The Empowerment zone is urging the merchants to take advantage of a $50 million SEPTA project to restore Girard Avenue's trolley line. More than offering money now, the Zone is trying to organize diverse groups in the neighborhood to pool their resources.

The Girard group met in an old church just off the Avenue that's now home to the ad agency Monsoon Microstudios, which got its start with a 200-thousand dollar loan from the Empowerment Zone President Charlie Szoradi says locating in the Zone has been great for his business, but overall the area faces an uphill battle.

"It's so beat up," Szoradi says. "There's just not enough money in the local tax loop to support the growth.

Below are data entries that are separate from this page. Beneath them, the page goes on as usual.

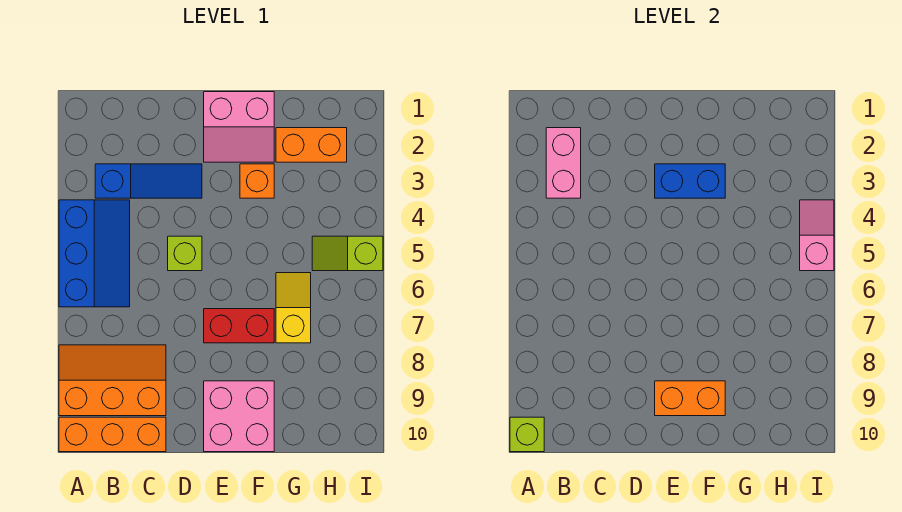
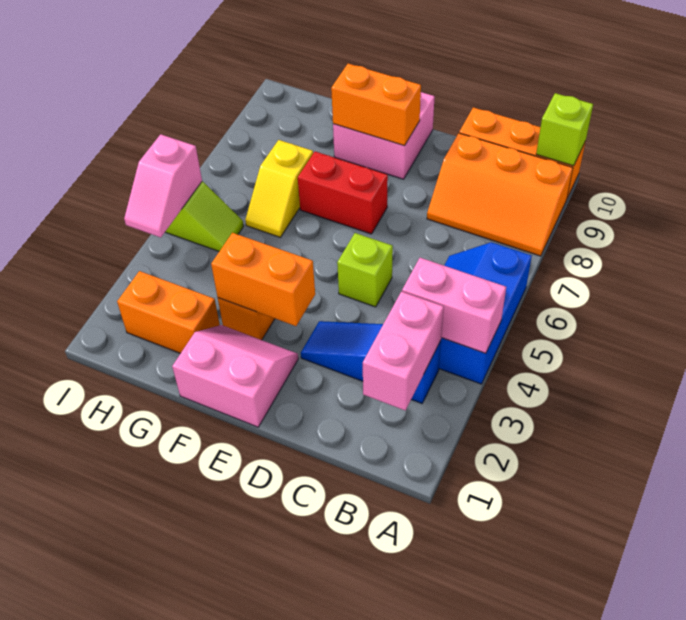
none -> pink 1x2 brick [402,258,506,353]
blue 1x2 brick [655,164,725,198] -> orange 1x2 brick [211,233,315,326]

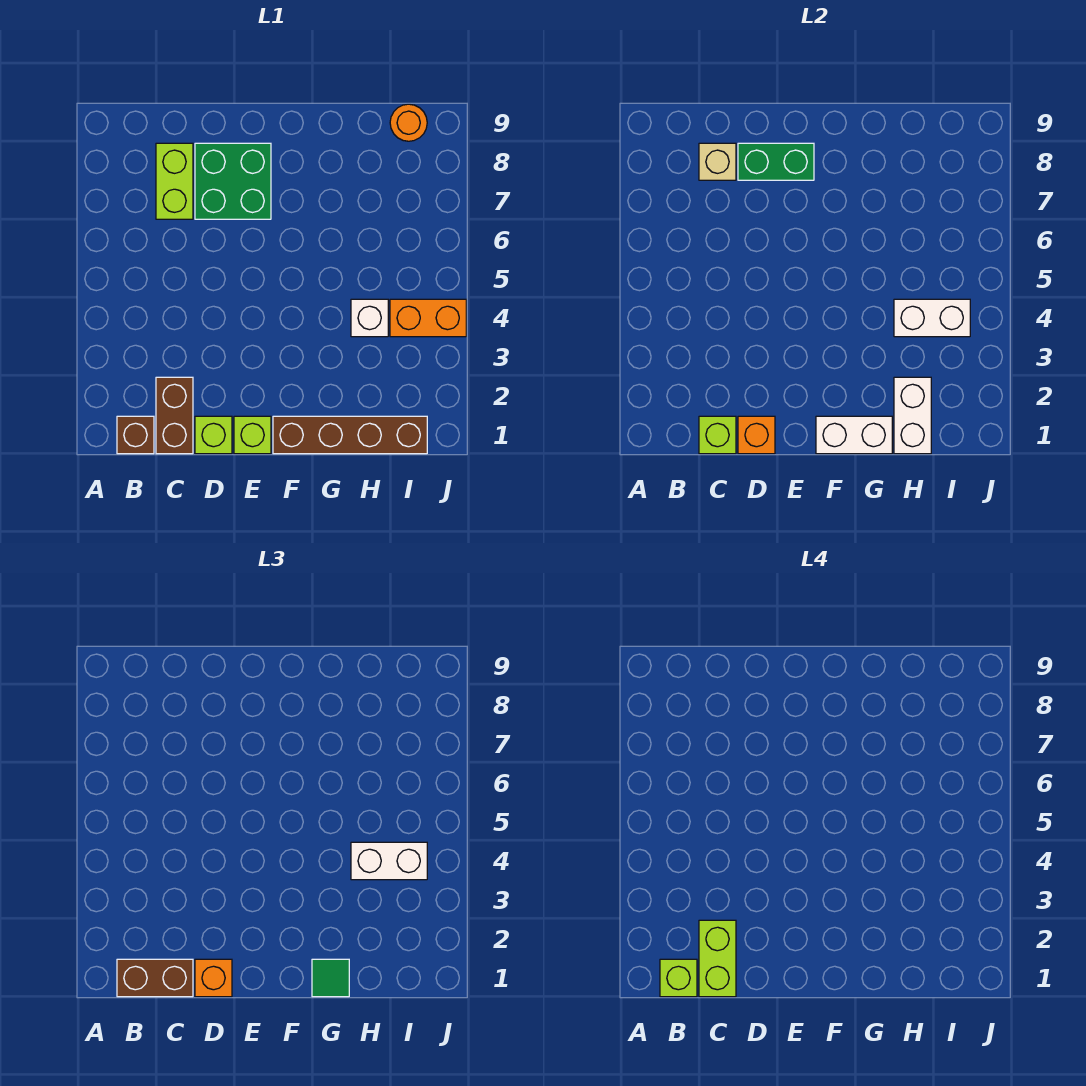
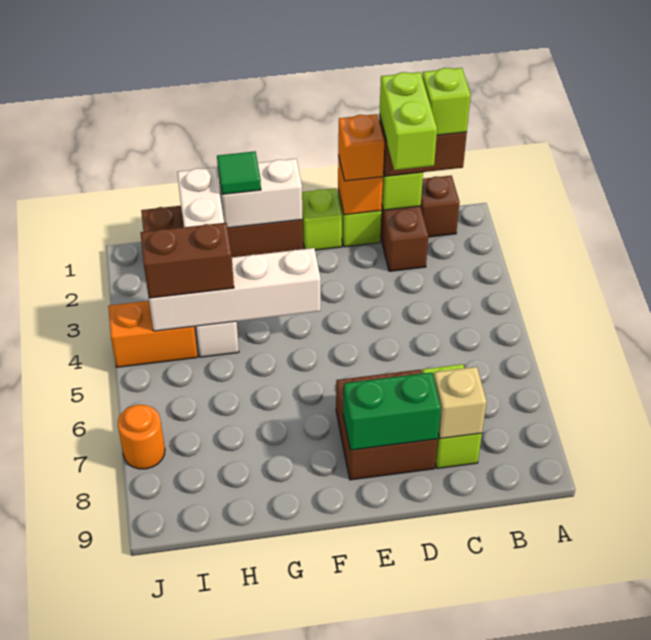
green 2x2 brick [195,143,271,219] -> brown 2x2 brick [336,370,438,480]
white 1x2 brick [894,299,970,337] -> white 1x4 brick [149,248,321,331]
white 1x2 brick [351,842,427,880] -> brown 1x2 brick [141,223,234,298]
orange 1x1 round brick [390,104,427,141] -> orange 1x1 round brick moved to [118,405,165,469]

Center City District has a team of numerous individuals in blue coats and blue buggies that go around sweeping the streets. I look outside every day and there are tumbleweeds full of debris from McDonald's because there's just not a budget."

Some say there's a warning here for Mayor John Street as he tries to sell his $250 million anti-blight initiative. In some sense, the Mayor's plan is an attempt to take city-wide some of the dreams left unrealized by the Empowerment Zone process, says OIC president Bob Nelson. He says any new program has to be careful about what it promises.

"'If I'm committed to staying, can you make it better for me to stay?' That was the promise that was held out to people: we're going to make this better," he says. "If you take your pride and translate that into staying, then we have a responsibility to make staying better. It didn't happen. It didn't happen as much as people would have wanted it to happen."

That kind of disappointment, Nelson says, can feel disempowering indeed.